[WORK TO BE COMPLETED]:
Starting at the first line of the listing below, repeat each line exactly until the line containing "left front paw: (274, 341)", which you include. Leave out pictures.

Segment Open

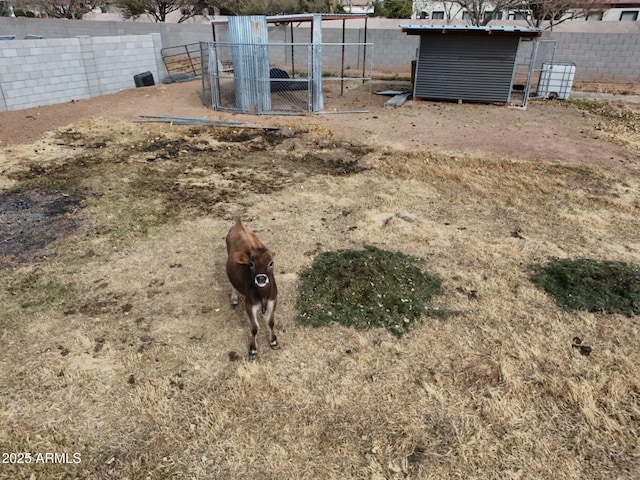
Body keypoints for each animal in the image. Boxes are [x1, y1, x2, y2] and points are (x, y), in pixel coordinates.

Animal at [225, 218, 278, 360]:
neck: (263, 295)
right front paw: (253, 349)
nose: (261, 279)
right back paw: (234, 299)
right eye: (251, 264)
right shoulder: (249, 305)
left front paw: (274, 341)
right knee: (232, 284)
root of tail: (239, 223)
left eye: (271, 263)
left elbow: (270, 322)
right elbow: (254, 327)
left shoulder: (273, 301)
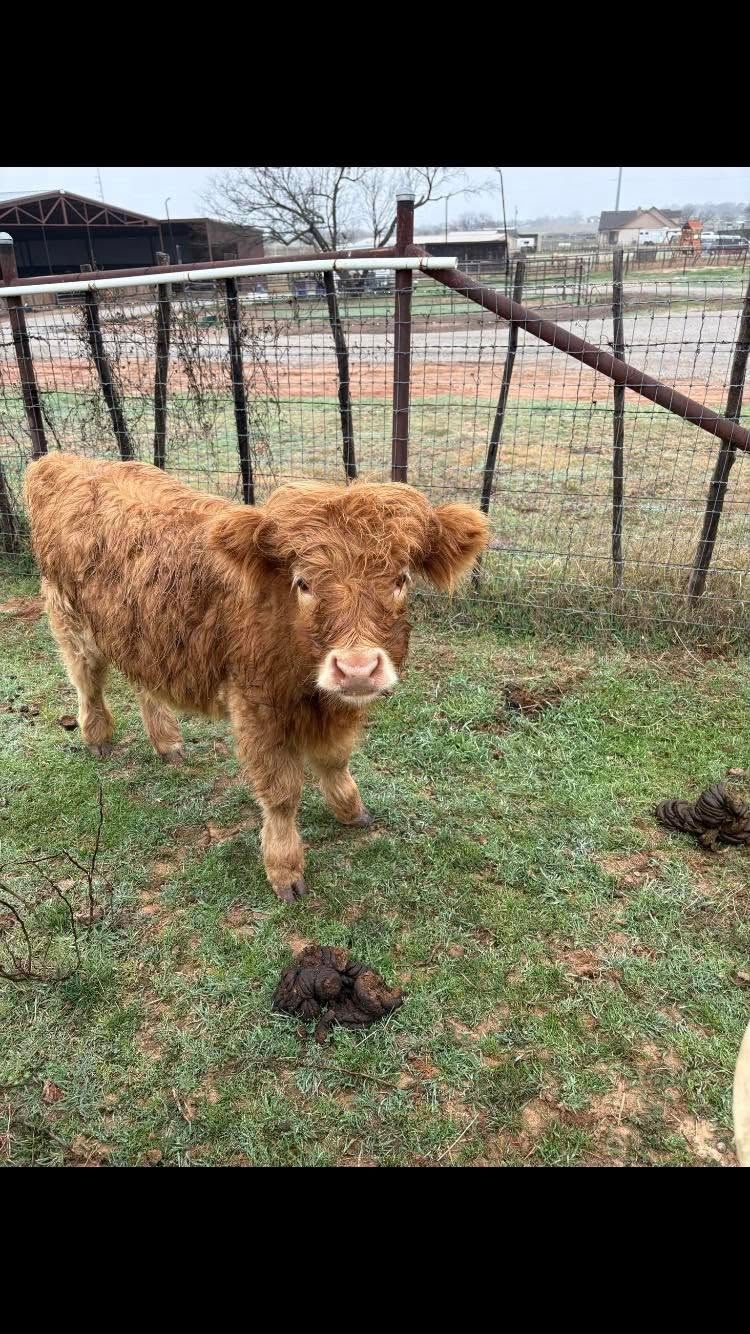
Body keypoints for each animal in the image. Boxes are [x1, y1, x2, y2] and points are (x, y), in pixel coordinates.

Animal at [24, 454, 490, 903]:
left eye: (400, 579)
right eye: (303, 583)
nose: (356, 668)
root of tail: (62, 463)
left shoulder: (336, 707)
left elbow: (336, 759)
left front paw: (350, 809)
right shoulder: (256, 706)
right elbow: (281, 793)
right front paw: (285, 870)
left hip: (143, 633)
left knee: (144, 685)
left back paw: (168, 742)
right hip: (70, 619)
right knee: (88, 682)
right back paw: (98, 737)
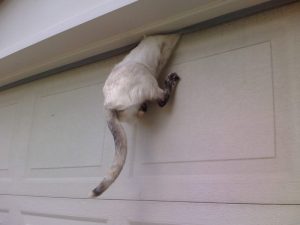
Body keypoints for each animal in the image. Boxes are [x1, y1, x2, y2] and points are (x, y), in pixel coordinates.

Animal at [90, 33, 180, 197]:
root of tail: (107, 105)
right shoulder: (165, 46)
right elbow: (173, 40)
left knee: (144, 109)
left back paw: (144, 107)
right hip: (149, 82)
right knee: (162, 99)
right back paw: (171, 80)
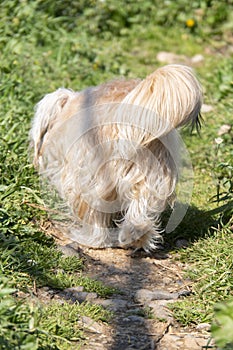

Segment Closed

[SOLUTION TO THE PROBLEM]:
Body keypoints for each animal in the image. Boxes are [x1, y1, x2, y2] and points are (x, y), in pixel coordinates.

Animal at [225, 218, 278, 360]:
neck: (263, 295)
right front paw: (253, 349)
nose: (261, 279)
right back paw: (234, 299)
right eye: (251, 264)
right shoulder: (249, 305)
left front paw: (274, 341)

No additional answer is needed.